Start of Excerpted data

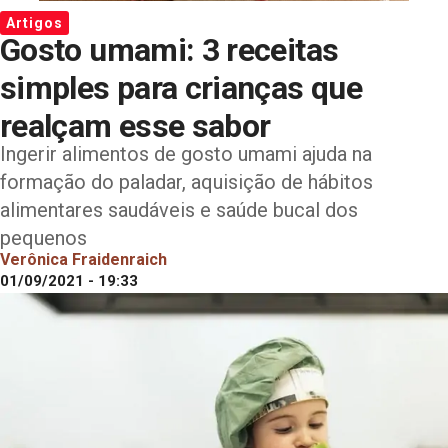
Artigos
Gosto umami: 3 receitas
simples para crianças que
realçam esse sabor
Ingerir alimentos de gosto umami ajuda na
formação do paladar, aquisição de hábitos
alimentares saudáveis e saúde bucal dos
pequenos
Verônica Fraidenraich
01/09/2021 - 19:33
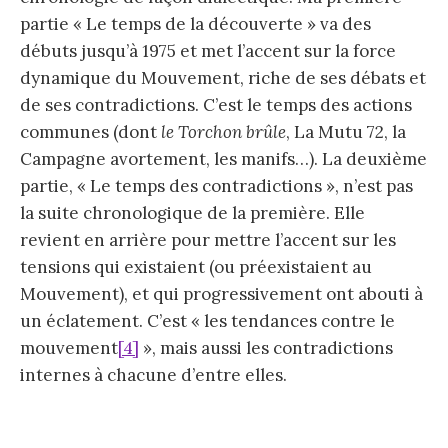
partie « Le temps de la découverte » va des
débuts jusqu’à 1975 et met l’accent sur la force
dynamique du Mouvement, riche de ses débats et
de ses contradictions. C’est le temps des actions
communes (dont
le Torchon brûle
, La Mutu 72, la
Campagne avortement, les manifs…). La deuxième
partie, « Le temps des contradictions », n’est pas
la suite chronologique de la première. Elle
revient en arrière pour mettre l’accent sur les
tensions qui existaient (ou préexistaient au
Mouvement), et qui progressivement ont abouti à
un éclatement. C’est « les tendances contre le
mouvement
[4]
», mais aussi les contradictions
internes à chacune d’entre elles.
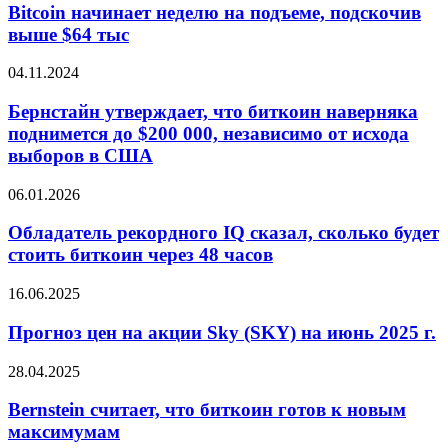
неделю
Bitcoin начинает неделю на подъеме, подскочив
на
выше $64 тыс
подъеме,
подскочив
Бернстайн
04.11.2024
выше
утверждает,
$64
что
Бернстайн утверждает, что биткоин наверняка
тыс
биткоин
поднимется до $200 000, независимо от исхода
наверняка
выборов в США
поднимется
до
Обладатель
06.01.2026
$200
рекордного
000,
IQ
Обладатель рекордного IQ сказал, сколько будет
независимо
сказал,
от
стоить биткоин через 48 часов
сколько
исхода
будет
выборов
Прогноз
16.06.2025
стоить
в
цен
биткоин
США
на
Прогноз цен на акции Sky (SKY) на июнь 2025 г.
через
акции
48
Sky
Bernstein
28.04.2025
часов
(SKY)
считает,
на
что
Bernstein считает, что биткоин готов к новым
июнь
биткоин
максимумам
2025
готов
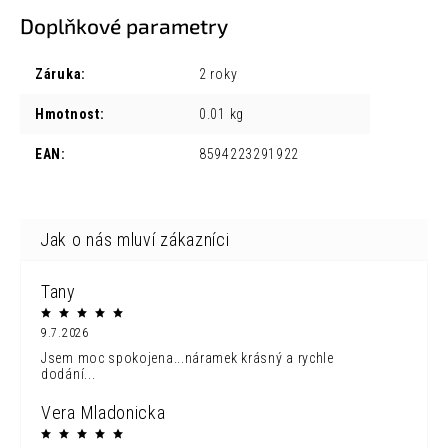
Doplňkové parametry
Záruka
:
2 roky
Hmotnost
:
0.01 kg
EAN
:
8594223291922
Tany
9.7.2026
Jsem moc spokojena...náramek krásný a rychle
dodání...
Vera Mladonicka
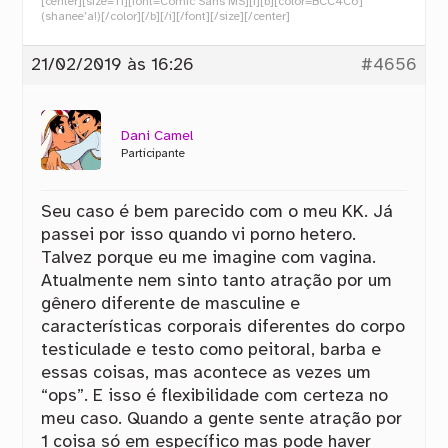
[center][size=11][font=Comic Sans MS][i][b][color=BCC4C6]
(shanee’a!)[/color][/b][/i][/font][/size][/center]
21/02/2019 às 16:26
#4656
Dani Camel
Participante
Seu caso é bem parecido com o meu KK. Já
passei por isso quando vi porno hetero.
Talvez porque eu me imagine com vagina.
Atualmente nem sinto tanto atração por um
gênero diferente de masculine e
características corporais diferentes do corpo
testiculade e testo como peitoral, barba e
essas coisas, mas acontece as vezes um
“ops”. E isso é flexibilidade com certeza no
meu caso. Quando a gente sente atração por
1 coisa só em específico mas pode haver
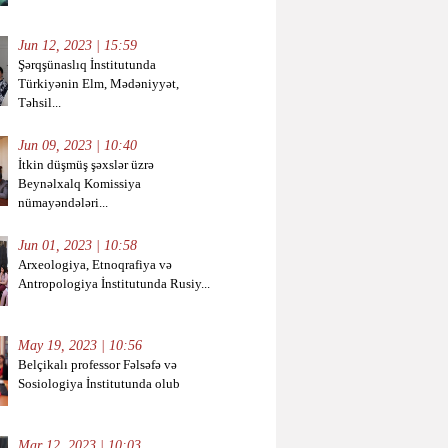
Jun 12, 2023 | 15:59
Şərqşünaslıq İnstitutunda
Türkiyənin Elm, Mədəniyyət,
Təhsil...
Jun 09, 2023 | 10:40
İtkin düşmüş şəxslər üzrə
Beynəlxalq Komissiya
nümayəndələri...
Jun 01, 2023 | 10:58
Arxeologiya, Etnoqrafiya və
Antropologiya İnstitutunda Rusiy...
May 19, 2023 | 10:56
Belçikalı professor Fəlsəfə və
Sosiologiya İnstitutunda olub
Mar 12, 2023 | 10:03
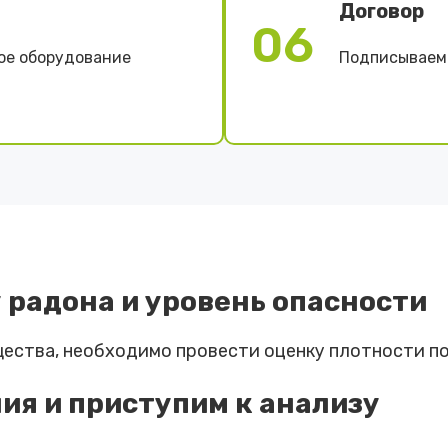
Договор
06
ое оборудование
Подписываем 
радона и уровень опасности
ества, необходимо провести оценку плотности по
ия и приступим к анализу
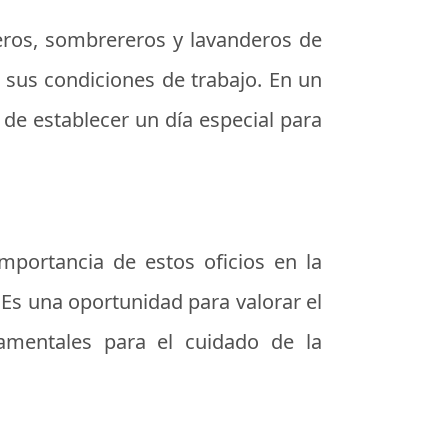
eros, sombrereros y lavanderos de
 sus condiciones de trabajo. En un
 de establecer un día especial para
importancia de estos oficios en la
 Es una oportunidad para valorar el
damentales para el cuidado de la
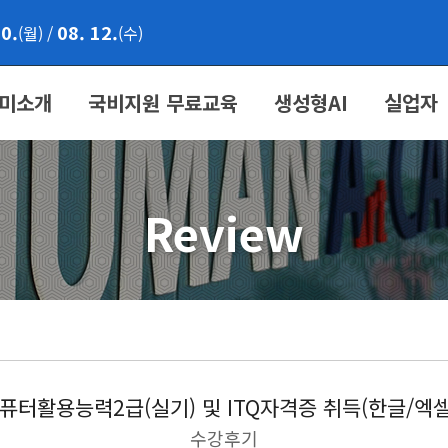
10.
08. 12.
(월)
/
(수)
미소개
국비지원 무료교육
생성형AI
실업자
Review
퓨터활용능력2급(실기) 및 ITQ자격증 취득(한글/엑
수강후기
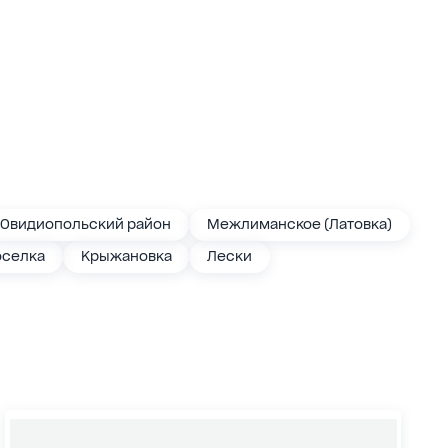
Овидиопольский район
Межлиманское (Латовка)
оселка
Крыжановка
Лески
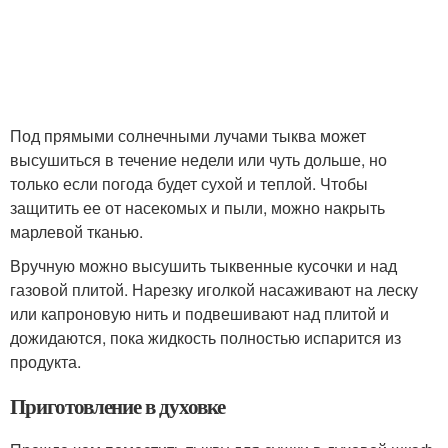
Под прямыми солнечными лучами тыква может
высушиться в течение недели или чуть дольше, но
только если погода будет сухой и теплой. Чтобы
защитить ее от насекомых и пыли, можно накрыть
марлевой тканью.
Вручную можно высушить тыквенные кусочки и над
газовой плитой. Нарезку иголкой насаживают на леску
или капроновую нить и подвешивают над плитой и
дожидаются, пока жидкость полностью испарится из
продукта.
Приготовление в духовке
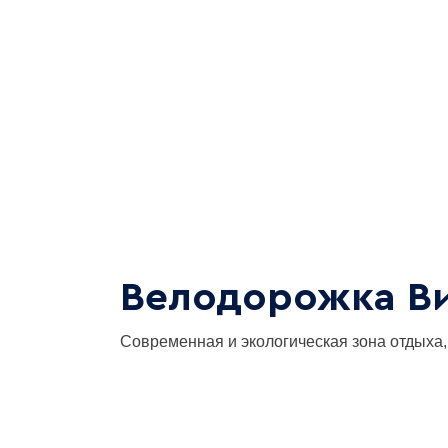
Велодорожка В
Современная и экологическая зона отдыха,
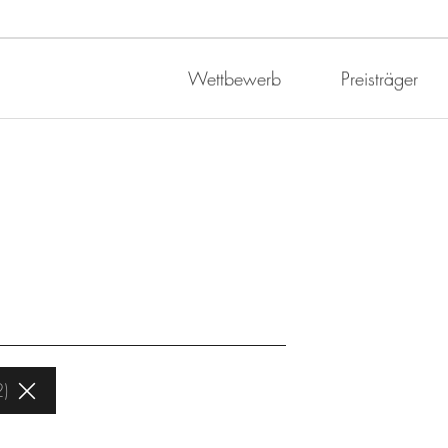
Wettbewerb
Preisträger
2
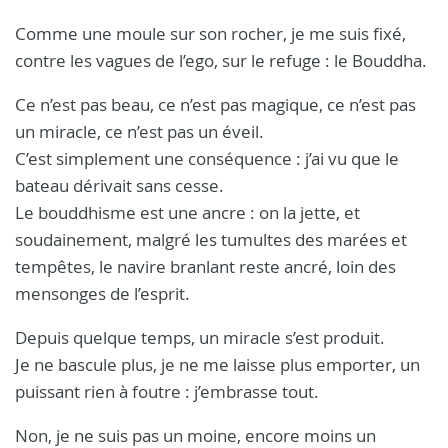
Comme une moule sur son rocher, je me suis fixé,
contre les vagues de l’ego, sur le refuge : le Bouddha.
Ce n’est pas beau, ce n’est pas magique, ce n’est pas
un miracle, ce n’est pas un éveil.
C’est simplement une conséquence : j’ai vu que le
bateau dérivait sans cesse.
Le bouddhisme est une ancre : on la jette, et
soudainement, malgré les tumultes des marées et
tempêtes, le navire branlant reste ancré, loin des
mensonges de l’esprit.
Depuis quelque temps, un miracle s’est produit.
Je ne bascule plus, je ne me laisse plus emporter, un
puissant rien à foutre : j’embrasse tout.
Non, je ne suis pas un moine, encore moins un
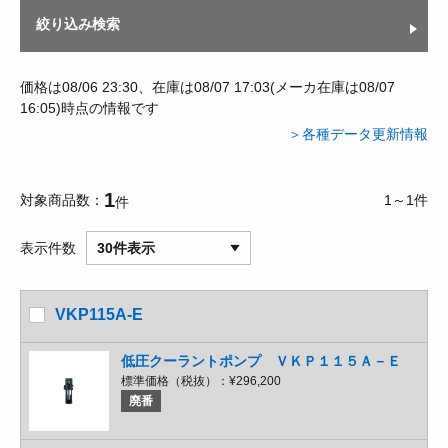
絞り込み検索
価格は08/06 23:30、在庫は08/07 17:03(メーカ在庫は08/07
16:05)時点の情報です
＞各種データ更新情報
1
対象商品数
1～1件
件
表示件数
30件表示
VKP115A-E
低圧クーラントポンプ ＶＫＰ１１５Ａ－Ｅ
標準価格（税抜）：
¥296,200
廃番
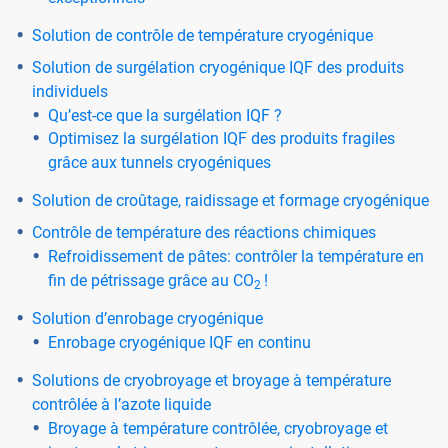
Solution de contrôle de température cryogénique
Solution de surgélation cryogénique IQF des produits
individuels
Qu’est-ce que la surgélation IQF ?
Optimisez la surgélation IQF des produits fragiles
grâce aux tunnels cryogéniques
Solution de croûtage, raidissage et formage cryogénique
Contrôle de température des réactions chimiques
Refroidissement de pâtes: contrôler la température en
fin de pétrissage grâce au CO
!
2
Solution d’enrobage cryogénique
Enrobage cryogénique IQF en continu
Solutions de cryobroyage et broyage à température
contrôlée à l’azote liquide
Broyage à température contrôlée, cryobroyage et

End of Excerpted data

[To-do item] Echo back every line of the rows above word for word, leaving out the pictures.

[Exercise response]
Artigos
Gosto umami: 3 receitas
simples para crianças que
realçam esse sabor
Ingerir alimentos de gosto umami ajuda na
formação do paladar, aquisição de hábitos
alimentares saudáveis e saúde bucal dos
pequenos
Verônica Fraidenraich
01/09/2021 - 19:33
partie « Le temps de la découverte » va des
débuts jusqu’à 1975 et met l’accent sur la force
dynamique du Mouvement, riche de ses débats et
de ses contradictions. C’est le temps des actions
communes (dont
le Torchon brûle
, La Mutu 72, la
Campagne avortement, les manifs…). La deuxième
partie, « Le temps des contradictions », n’est pas
la suite chronologique de la première. Elle
revient en arrière pour mettre l’accent sur les
tensions qui existaient (ou préexistaient au
Mouvement), et qui progressivement ont abouti à
un éclatement. C’est « les tendances contre le
mouvement
[4]
», mais aussi les contradictions
internes à chacune d’entre elles.
неделю
Bitcoin начинает неделю на подъеме, подскочив
на
выше $64 тыс
подъеме,
подскочив
Бернстайн
04.11.2024
выше
утверждает,
$64
что
Бернстайн утверждает, что биткоин наверняка
тыс
биткоин
поднимется до $200 000, независимо от исхода
наверняка
выборов в США
поднимется
до
Обладатель
06.01.2026
$200
рекордного
000,
IQ
Обладатель рекордного IQ сказал, сколько будет
независимо
сказал,
от
стоить биткоин через 48 часов
сколько
исхода
будет
выборов
Прогноз
16.06.2025
стоить
в
цен
биткоин
США
на
Прогноз цен на акции Sky (SKY) на июнь 2025 г.
через
акции
48
Sky
Bernstein
28.04.2025
часов
(SKY)
считает,
на
что
Bernstein считает, что биткоин готов к новым
июнь
биткоин
максимумам
2025
готов
Doplňkové parametry
Záruka
:
2 roky
Hmotnost
:
0.01 kg
EAN
:
8594223291922
Tany
9.7.2026
Jsem moc spokojena...náramek krásný a rychle
dodání...
Vera Mladonicka
[center][size=11][font=Comic Sans MS][i][b][color=BCC4C6]
(shanee’a!)[/color][/b][/i][/font][/size][/center]
21/02/2019 às 16:26
#4656
Dani Camel
Participante
Seu caso é bem parecido com o meu KK. Já
passei por isso quando vi porno hetero.
Talvez porque eu me imagine com vagina.
Atualmente nem sinto tanto atração por um
gênero diferente de masculine e
características corporais diferentes do corpo
testiculade e testo como peitoral, barba e
essas coisas, mas acontece as vezes um
“ops”. E isso é flexibilidade com certeza no
meu caso. Quando a gente sente atração por
1 coisa só em específico mas pode haver
Jun 12, 2023 | 15:59
Şərqşünaslıq İnstitutunda
Türkiyənin Elm, Mədəniyyət,
Təhsil...
Jun 09, 2023 | 10:40
İtkin düşmüş şəxslər üzrə
Beynəlxalq Komissiya
nümayəndələri...
Jun 01, 2023 | 10:58
Arxeologiya, Etnoqrafiya və
Antropologiya İnstitutunda Rusiy...
May 19, 2023 | 10:56
Belçikalı professor Fəlsəfə və
Sosiologiya İnstitutunda olub
Mar 12, 2023 | 10:03
Договор
06
ое оборудование
Подписываем 
радона и уровень опасности
ества, необходимо провести оценку плотности по
ия и приступим к анализу
eros, sombrereros y lavanderos de
 sus condiciones de trabajo. En un
 de establecer un día especial para
importancia de estos oficios en la
 Es una oportunidad para valorar el
damentales para el cuidado de la
10.
08. 12.
(월)
/
(수)
미소개
국비지원 무료교육
생성형AI
실업자
Review
퓨터활용능력2급(실기) 및 ITQ자격증 취득(한글/엑
수강후기
Овидиопольский район
Межлиманское (Латовка)
оселка
Крыжановка
Лески
Под прямыми солнечными лучами тыква может
высушиться в течение недели или чуть дольше, но
только если погода будет сухой и теплой. Чтобы
защитить ее от насекомых и пыли, можно накрыть
марлевой тканью.
Вручную можно высушить тыквенные кусочки и над
газовой плитой. Нарезку иголкой насаживают на леску
или капроновую нить и подвешивают над плитой и
дожидаются, пока жидкость полностью испарится из
продукта.
Приготовление в духовке
Велодорожка В
Современная и экологическая зона отдыха,
Wettbewerb
Preisträger
2
Comme une moule sur son rocher, je me suis fixé,
contre les vagues de l’ego, sur le refuge : le Bouddha.
Ce n’est pas beau, ce n’est pas magique, ce n’est pas
un miracle, ce n’est pas un éveil.
C’est simplement une conséquence : j’ai vu que le
bateau dérivait sans cesse.
Le bouddhisme est une ancre : on la jette, et
soudainement, malgré les tumultes des marées et
tempêtes, le navire branlant reste ancré, loin des
mensonges de l’esprit.
Depuis quelque temps, un miracle s’est produit.
Je ne bascule plus, je ne me laisse plus emporter, un
puissant rien à foutre : j’embrasse tout.
Non, je ne suis pas un moine, encore moins un
絞り込み検索
価格は08/06 23:30、在庫は08/07 17:03(メーカ在庫は08/07
16:05)時点の情報です
＞各種データ更新情報
1
対象商品数
1～1件
件
表示件数
30件表示
VKP115A-E
低圧クーラントポンプ ＶＫＰ１１５Ａ－Ｅ
標準価格（税抜）：
¥296,200
廃番
Solution de contrôle de température cryogénique
Solution de surgélation cryogénique IQF des produits
individuels
Qu’est-ce que la surgélation IQF ?
Optimisez la surgélation IQF des produits fragiles
grâce aux tunnels cryogéniques
Solution de croûtage, raidissage et formage cryogénique
Contrôle de température des réactions chimiques
Refroidissement de pâtes: contrôler la température en
fin de pétrissage grâce au CO
!
2
Solution d’enrobage cryogénique
Enrobage cryogénique IQF en continu
Solutions de cryobroyage et broyage à température
contrôlée à l’azote liquide
Broyage à température contrôlée, cryobroyage et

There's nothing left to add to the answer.